# Recorded data start

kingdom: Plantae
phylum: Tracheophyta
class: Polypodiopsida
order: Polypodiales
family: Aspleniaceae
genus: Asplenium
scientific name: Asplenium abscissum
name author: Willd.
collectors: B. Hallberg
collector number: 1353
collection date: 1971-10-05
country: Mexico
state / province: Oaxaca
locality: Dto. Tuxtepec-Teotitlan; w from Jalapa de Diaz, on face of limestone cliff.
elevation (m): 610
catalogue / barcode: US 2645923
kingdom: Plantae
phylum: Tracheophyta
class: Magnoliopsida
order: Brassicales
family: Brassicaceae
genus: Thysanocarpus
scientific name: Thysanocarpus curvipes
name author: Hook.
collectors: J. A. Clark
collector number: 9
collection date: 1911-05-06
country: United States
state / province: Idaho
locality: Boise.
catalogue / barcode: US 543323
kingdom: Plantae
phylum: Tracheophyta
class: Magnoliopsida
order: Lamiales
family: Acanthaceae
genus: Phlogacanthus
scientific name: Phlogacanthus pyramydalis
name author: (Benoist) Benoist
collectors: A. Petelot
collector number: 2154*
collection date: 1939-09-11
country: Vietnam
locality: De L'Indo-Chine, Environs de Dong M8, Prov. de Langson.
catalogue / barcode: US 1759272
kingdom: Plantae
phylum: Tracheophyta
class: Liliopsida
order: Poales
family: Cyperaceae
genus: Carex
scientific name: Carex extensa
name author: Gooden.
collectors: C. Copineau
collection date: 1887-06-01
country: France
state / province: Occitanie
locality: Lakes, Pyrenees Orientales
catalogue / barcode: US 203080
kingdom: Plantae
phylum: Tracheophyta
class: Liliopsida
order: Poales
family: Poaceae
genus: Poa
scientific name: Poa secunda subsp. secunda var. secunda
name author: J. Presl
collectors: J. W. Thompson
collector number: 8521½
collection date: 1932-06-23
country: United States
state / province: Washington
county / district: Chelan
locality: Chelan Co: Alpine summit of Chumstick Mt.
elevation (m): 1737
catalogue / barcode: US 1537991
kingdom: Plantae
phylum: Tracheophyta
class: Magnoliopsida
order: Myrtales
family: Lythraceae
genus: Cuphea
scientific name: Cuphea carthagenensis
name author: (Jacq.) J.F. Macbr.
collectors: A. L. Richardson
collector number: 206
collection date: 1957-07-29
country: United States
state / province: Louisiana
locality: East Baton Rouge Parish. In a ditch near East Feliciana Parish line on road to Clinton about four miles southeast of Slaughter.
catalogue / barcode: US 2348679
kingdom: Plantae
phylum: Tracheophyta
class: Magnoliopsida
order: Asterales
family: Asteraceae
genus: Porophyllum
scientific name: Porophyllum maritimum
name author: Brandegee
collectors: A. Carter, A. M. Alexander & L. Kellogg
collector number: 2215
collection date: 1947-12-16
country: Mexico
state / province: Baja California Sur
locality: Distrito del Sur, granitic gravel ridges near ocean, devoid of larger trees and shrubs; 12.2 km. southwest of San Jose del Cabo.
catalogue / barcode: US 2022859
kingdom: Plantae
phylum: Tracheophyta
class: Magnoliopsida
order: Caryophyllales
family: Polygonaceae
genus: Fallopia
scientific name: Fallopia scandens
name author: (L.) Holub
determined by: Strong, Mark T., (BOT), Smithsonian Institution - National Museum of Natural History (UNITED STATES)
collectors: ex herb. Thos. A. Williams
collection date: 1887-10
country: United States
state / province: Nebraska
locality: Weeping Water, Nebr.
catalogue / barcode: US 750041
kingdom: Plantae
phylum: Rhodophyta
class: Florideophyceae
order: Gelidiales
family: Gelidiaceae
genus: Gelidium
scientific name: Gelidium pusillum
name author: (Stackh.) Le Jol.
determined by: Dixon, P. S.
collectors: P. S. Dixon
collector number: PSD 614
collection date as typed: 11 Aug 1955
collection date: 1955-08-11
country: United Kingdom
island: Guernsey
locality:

# Recorded data end

Copy out each line in the rows above that contains the string "locality". Only matches in the same letter case count.

Result of the exercise:
locality: Dto. Tuxtepec-Teotitlan; w from Jalapa de Diaz, on face of limestone cliff.
locality: Boise.
locality: De L'Indo-Chine, Environs de Dong M8, Prov. de Langson.
locality: Lakes, Pyrenees Orientales
locality: Chelan Co: Alpine summit of Chumstick Mt.
locality: East Baton Rouge Parish. In a ditch near East Feliciana Parish line on road to Clinton about four miles southeast of Slaughter.
locality: Distrito del Sur, granitic gravel ridges near ocean, devoid of larger trees and shrubs; 12.2 km. southwest of San Jose del Cabo.
locality: Weeping Water, Nebr.
locality:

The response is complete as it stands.